O pagamento foi formalizado por meio do Termo de Pagamento nº 358, que foi publicado oficialmente no Diário Oficial do Município. De acordo com a documentação, a despesa é vinculada à Nota Fiscal nº 379, que descreve os serviços prestados aos segurados do IMAS, mesmo na ausência de um contrato.
A presidente do IMAS, Gardene Moreira, defendeu a decisão de efetuar o pagamento, ressaltando que o Instituto de Hemoterapia é um prestador essencial para atendimentos oncológicos. “A interrupção dos serviços não era uma opção, considerando a urgência das necessidades dos pacientes”, explicou.

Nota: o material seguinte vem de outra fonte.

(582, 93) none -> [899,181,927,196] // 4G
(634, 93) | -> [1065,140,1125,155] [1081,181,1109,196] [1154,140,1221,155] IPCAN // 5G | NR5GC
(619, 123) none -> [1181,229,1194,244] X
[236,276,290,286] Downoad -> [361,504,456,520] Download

Gardene esclareceu que, embora o instituto tenha um contrato ativo atualmente, houve um período em que ficou inativo, durante o qual os atendimentos continuaram a ser realizados com base em indenização. Ela afirmou que não houve irregularidade na conduta do IMAS, uma vez que a necessidade de tratamento oncológico não poderia ser negligenciada.
O problema enfrentado, segundo a presidente, ocorreu porque o saldo do contrato anterior foi rapidamente consumido, resultando na falta de cobertura antes da formalização de um novo acordo. “O Instituto de Hemoterapia de Goiânia é nosso prestador para tratamentos oncológicos, e o saldo foi utilizado rapidamente. Este foi o último pagamento realizado sem um contrato formal”, acrescentou Gardene.

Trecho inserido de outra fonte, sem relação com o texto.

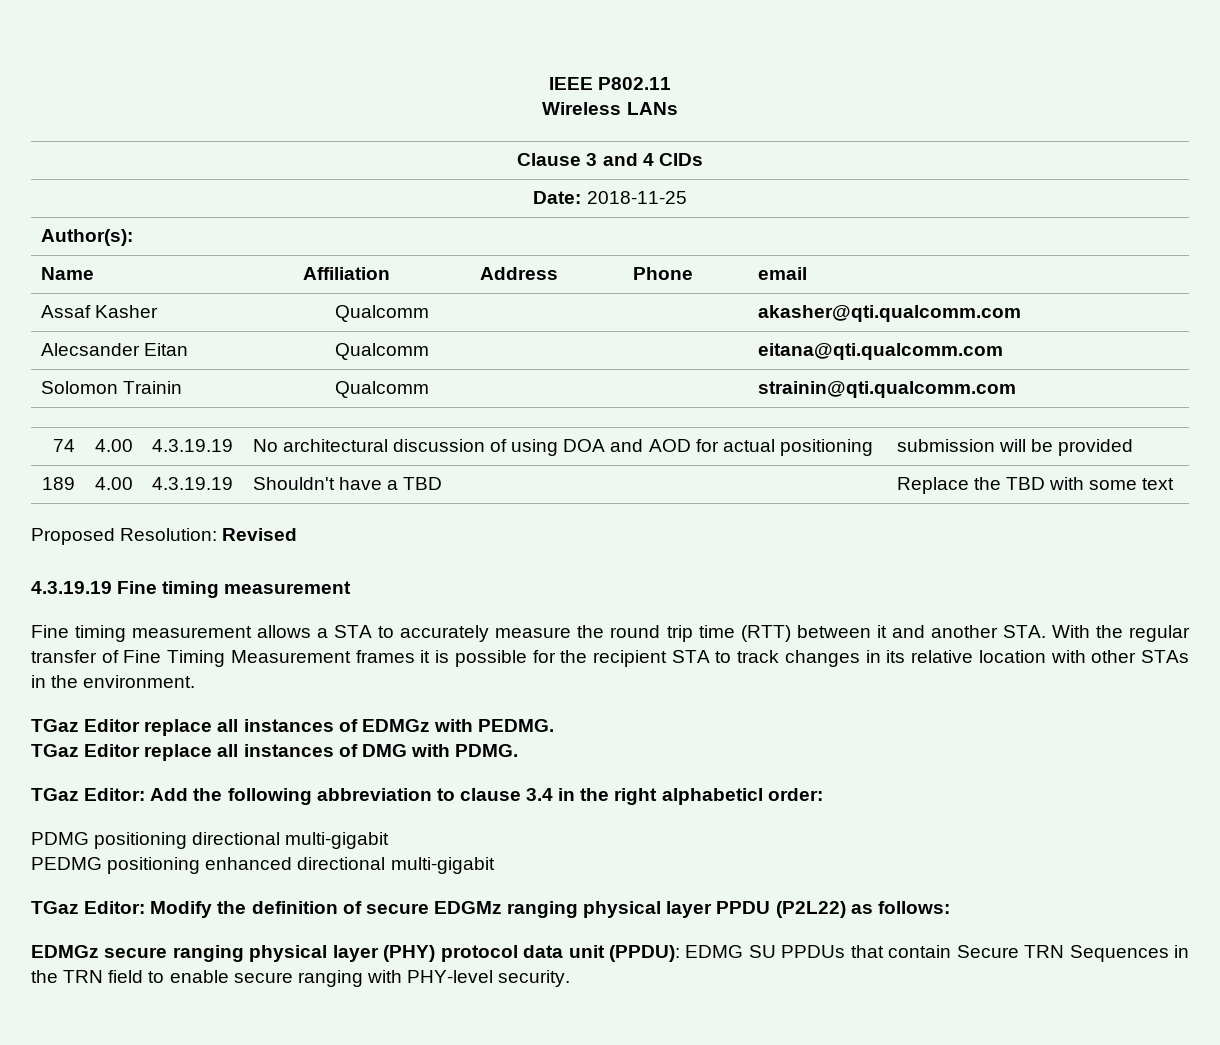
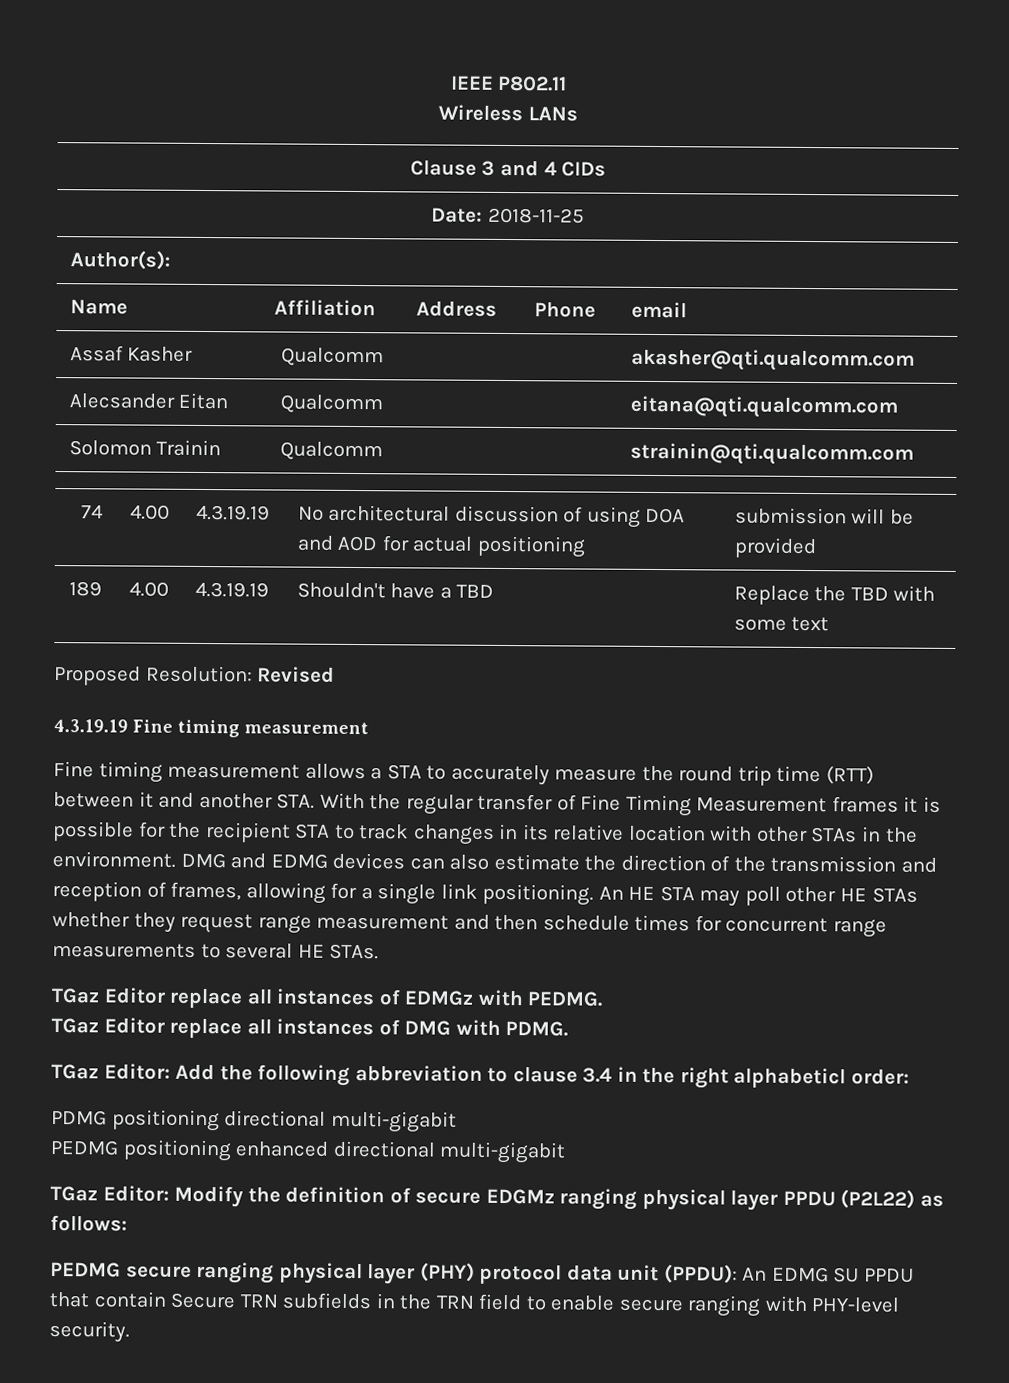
(196, 681) none -> [180,852,937,873] [52,881,918,907] [52,912,887,938] [52,943,380,960] DMG and EDMG devices can also estimate the direction of the transmission and reception of frames, allowing for a single link positioning. An HE STA may poll other HE STAs whether they request range measurement and then schedule times for concurrent range measurements to several HE STAs.
[31,945,99,958] EDMGz -> [50,1261,121,1278] PEDMG
(681, 953) none -> [742,1267,768,1281] An
[781,945,846,958] PPDUs -> [863,1268,914,1283] PPDU
[1069,945,1169,962] Sequences -> [282,1292,373,1310] subfields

Atualmente, o IMAS possui um novo contrato com o Instituto de Hemoterapia, assinado no dia 30 de abril. Gardene também destacou que cerca de 300 pacientes fazem tratamento oncológico mensalmente através do IMAS, englobando serviços essenciais como quimioterapia, e que todos os custos são arcados integralmente pelo instituto, sem qualquer cobrança adicional dos usuários.
O termo publicado pelo IMAS especifica que o pagamento foi classificado como uma indenização, uma vez que os serviços foram prestados sem a devida cobertura contratual. A presidente reafirmou que a continuidade do atendimento era crucial e que a situação já foi regularizada com a nova assinatura de contrato.
Essa situação sublinha a importância de uma gestão eficiente de contratos e recursos na área de saúde, especialmente quando se trata de tratamentos essenciais para a vida dos pacientes.